Kurduğu cümleler beni hiç yanıltmadı.
Umuyorum ben yanılmıyorum ve kalpten söylemiştir.
Televizyonlarda izliyoruz, gazetelerde okuyoruz birçok ünlü karı kocanın çocuklarını unutup yıllara sayfa sayfa bıraktıkları konuşmaları hakaretleri ithamları… Özcan Deniz bu davranışıyla örnek olsun.
Ben burasından bakıyorum…
AŞIMI OLACAĞIM
"Ben aşı yaptırmam diyenler birer vatan hainidir.
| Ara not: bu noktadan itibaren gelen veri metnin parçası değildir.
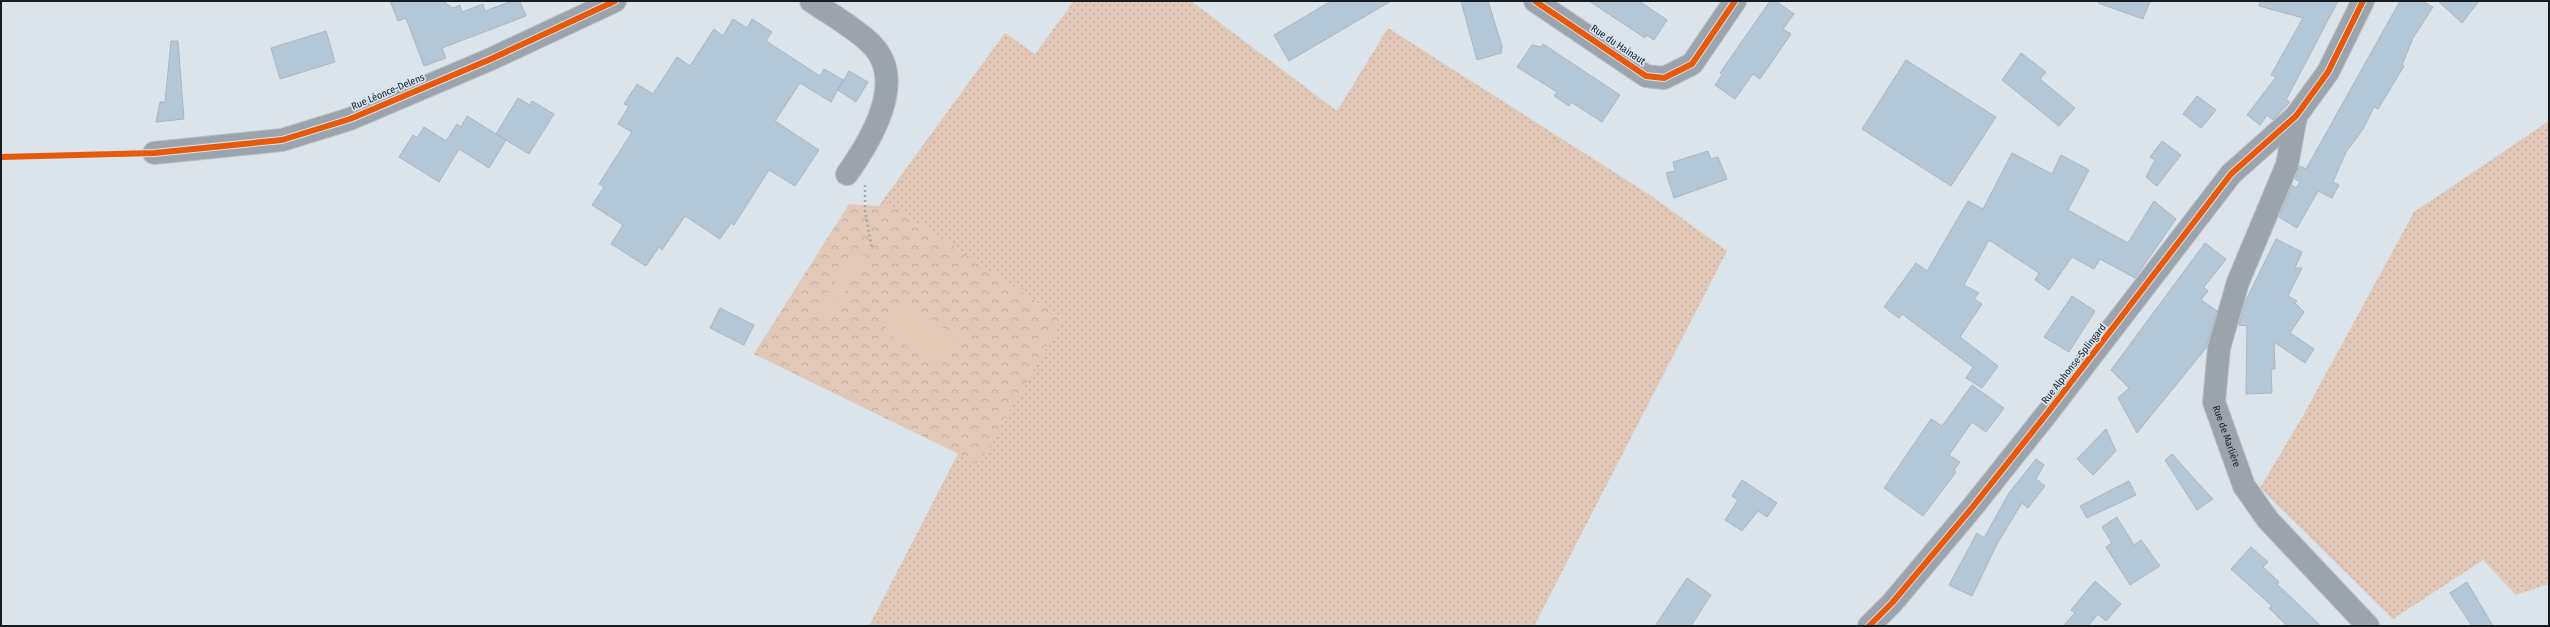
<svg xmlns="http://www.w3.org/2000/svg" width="2550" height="627" font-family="'Fira Sans Condensed',sans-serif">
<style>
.grass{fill:url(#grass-dots)}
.park{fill:url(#park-crowns)}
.pitch{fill:#e2c8b7}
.building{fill:#b4c7d6;stroke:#aeb4ba}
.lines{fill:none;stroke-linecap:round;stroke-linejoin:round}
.minor-casing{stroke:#bac0c5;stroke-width:24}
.path{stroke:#9fa7ae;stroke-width:2.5;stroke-dasharray:2 3;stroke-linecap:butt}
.minor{stroke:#9ba4ad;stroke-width:22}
.cycleway-casing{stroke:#d6e5f1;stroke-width:8}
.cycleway{stroke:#e8590c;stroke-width:6}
.labels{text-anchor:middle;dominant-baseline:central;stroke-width:3.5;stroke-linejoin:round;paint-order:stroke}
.street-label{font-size:10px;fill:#171c21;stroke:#d6e5f1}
</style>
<defs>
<pattern id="grass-dots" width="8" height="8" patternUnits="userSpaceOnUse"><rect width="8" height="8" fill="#e2c8b7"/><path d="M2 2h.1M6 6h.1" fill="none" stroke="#c1ab9d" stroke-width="1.8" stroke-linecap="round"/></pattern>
<pattern id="park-crowns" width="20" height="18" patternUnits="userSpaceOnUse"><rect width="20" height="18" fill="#e2c8b7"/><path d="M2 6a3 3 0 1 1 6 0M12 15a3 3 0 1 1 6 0" fill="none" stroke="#c1ab9d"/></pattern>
</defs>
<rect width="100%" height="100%" fill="#dce4eb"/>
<!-- grass -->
<path class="grass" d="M1074,1H1191L1337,111L1388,28L1650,195L1727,251L1534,626H869L958,454L979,464L1063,319L883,200L1005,33L1035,54Z
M2549,121V584L2516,595L2483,560L2393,619L2260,488L2304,414L2414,212Z"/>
<!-- park -->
<path class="park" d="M883,200L1063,319L979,464L754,354L849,204L879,206Z"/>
<!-- pitch -->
<path class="pitch" d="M856,249L867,256L828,318L816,311Z
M903,301L959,338L940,368L883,331Z"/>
<!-- building -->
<path class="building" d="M390,1H447L445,3L453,8L460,5L462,12L483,4L485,11L512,1H520L526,16L442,48L446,58L424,66L406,18L398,21Z
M1331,1H1391L1289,61L1274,35Z
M1461,1H1488L1502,46L1501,53L1477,60Z
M1589,1H1639L1667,20L1654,40L1646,35L1645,38Z
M1770,1H1776L1794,14L1783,29L1791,34L1760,79L1753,74L1735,99L1715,85L1722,75L1720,73Z
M2099,1H2150L2143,19L2098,3Z
M2260,1H2338L2286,100L2290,102L2273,120L2267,115L2260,125L2247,115L2276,77L2271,75L2303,18L2259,6Z
M2400,1H2422L2433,7L2413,38L2402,65L2404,66L2378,109L2374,107L2363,129L2346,152L2333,182L2339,185L2332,198L2318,191L2297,228L2279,217L2292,185L2296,188L2300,182L2295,179L2300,166L2306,169Z
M2438,1H2479L2462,23Z
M733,19L747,28L752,19L772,32L766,41L820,76L824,69L843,80L831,102L800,83L775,121L819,150L795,186L769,170L734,225L731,223L720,239L685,216L662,250L659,247L646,266L611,244L623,225L592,205L604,187L599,184L632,132L618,124L629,106L624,104L637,84L653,94L677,57L690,66L714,29L723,36Z
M326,31L335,62L280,79L271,48Z
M171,41H178L184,119L156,122L160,102H165Z
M1543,44L1620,95L1602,122L1571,102L1569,106L1554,96L1557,92L1517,67L1532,45L1542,47Z
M2021,53L2046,72L2040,79L2075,108L2059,126L2002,80Z
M1906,60L1996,117L1951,186L1862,129Z
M849,71L868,82L856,102L838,90Z
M2197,96L2216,110L2201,128L2183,114Z
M518,98L530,105L532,101L554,114L529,154L496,134Z
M467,116L506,140L489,168L459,149L439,182L399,157L413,135L417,138L424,127L446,141L457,124L461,127Z
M2162,141L2181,155L2157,186L2146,177L2155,160L2150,157Z
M1708,151L1711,159L1718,157L1727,179L1674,198L1666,173L1675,171L1673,162Z
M2012,153L2052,174L2061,155L2089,170L2068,210L2128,243L2154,201L2176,219L2135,278L2100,259L2094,269L2072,257L2049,290L2035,280L2039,273L1989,240L1964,285L1979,293L1974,299L1982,304L1960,337L1998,366L1982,388L1966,378L1973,367L1902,314L1899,318L1884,307L1916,263L1927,271L1968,201L1983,209Z
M2276,239L2302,252L2295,268H2302L2288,296L2297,301L2295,303L2304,312L2290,333L2314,349L2305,363L2274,342L2275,369H2271L2272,393L2246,394L2247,326L2239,325L2245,302Z
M2205,243L2226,259L2204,287L2208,291L2201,300L2217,311L2206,348L2137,433L2118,398L2129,388L2111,370Z
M2072,296L2095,311L2069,352L2044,337Z
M720,308L754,325L744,345L710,328Z
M1972,385L2004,408L1986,432L1972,422L1949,455L1960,462L1954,470L1956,472L1923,516L1884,488L1931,419L1942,426Z
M2106,429L2116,451L2093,475L2077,459Z
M2172,454L2198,483L2213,499L2197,510L2165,460Z
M2036,459L2044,465L2036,479L2045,486L2028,508L2022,503L1997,544L1972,596L1949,585L1977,533L1984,538L2009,493Z
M1742,480L1777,503L1767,517L1758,511L1742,531L1725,520L1738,500L1732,496Z
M2129,481L2136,495L2087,518L2080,506Z
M2117,517L2134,545L2141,540L2160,566L2130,585L2106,547L2112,543L2102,527Z
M2251,547L2268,562L2263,567L2279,582L2277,584L2321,626H2287L2269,608L2272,606L2231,569Z
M1687,578L1711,595L1691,626H1655Z
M2095,581L2121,604L2106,621L2098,614L2088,626H2063L2075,613L2071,610Z
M2467,582L2493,626H2472L2450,593Z"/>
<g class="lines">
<defs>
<g id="minor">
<path d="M811,1C830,14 852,26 869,42C909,78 872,139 847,174"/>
<path d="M1535,1L1646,76L1664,78L1692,64L1735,1"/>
<path id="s1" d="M2296,116L2287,165L2238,282L2219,348L2214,402L2244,486L2268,520L2368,626"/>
<path d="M154,153L282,140L350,119L491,59L615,1"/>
<path d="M1869,626L1892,603L1971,509L2049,411L2231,174L2296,116L2328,72L2363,1"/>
</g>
</defs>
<!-- minor casing -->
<use href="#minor" class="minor-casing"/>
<!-- path -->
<path class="path" d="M865,185V211L872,249"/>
<!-- minor -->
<use href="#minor" class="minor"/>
<defs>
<path id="cycleway" d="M1535,1L1646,76L1664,78L1692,64L1735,1
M1,157L154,153L282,140L350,119L491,59L615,1
M1869,626L1892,603L1971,509L2049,411L2231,174L2296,116L2328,72L2363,1"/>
</defs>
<!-- cycleway casing -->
<use href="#cycleway" class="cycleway-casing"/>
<!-- cycleway -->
<use href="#cycleway" class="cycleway"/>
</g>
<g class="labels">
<!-- street labels -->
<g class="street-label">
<text transform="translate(1618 45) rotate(34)">Rue du Hainaut</text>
<text transform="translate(388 92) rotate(-23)">Rue Léonce-Delens</text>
<text transform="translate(2074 364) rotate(-52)">Rue Alphonse-Splingard</text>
<text stroke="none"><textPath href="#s1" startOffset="336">Rue de Marlière</textPath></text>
</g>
</g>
<!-- border -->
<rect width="2550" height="627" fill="none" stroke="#171c21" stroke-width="4"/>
</svg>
Onlara kız bile vermeyeceğiz. İnsan vücudunun dokunulmazlığı nedeniyle mecbur etme şansımız yok ama kurallar koyacağız, devlet dairelerine bile giremeyecekler, otobüse binemeyecekler. Başka çaremiz yok" diyen Prof. Dr. Bingür Sönmez bir an devlet başkanı falan sandı.
Ben kendisini çok seven sayan ve mesleğine üstatlığına çok saygı duyan biriyim. Ama içsel kırgınım ben.
Sonrasında ben öyle demek istememiştim dese de vatanına, bayrağına sevdalı bana vatan haini deme hakkı yok kimsenin.
Aşı gündeme geldiğinde ben de çok karasız kaldım. Anketlere baktım, forumları okudum. İlk izlenimim asla olmayacağımdı. Sonra zamanla olanlara ve yakın çevremden gönüllü olanlara baktım.
Ve Cumhurbaşkanımız ve Sağlık Bakanımız da olunca fikrim değişti.
Ne kadar bilinçli olsam da sosyal medya yorumları insanın içini bulandırıyor. Yaşayarak ve tecrübe ederek anlıyor insan.
O gelgitleri yaşarken içsel birinin beni vatan hani ilan etmesi hak verirseniz ki hiç hoşuma gitmedi.
Ben aşımı olacağım. Hem kendi sağlığım için hem de sevdiklerimin sağlığı için. Siz de benim gelgitler yaşadıysanız bunu düşünün.
SERDAR'IN KISA CEVABI
Ceylan Ertem geçenlerde "Serdar Ortaç'ı görmeye dayanamıyorum. Ahmet Kaya'nın kalbini kırdılar, onu ülkesinden uzakta kalp krizinden kaybettik. Bazıları tarihte iz bırakır, bazıları da öyle olmadıkları halde para kazanır" diye bir çıkış yapmıştı. Aradan yıllar geçmiş, o dönem neler yaşandığını bilmeyen biri neden böyle bir açıklama yapar!
Gençlik hatası denir, cahillik denebilir ve özrünü de dilemiş bir adam Serdar Ortaç… Benim inancıma göre sadece Ahmet Kaya'nın eşi ve kızı bir şey söyleme hakkına sahip Serdar Ortaç'a; onun dışında kimse bir şey diyemez.
Serdar Ortaç da Ceylan Ertem'in sözleri sorulduğunda "Ben mesela, Mazhar Alanson'a, İbrahim Tatlıses'e bir eleştiri yapmayı haddim olarak görmem. Müziklerini sevmesem dahi onları incitecek bir şey söylemem. Böyle terbiye almışım. Herkes yerini bilecek. Bu kadar söylüyorum" diye kısa ve net bir cevap vermiş.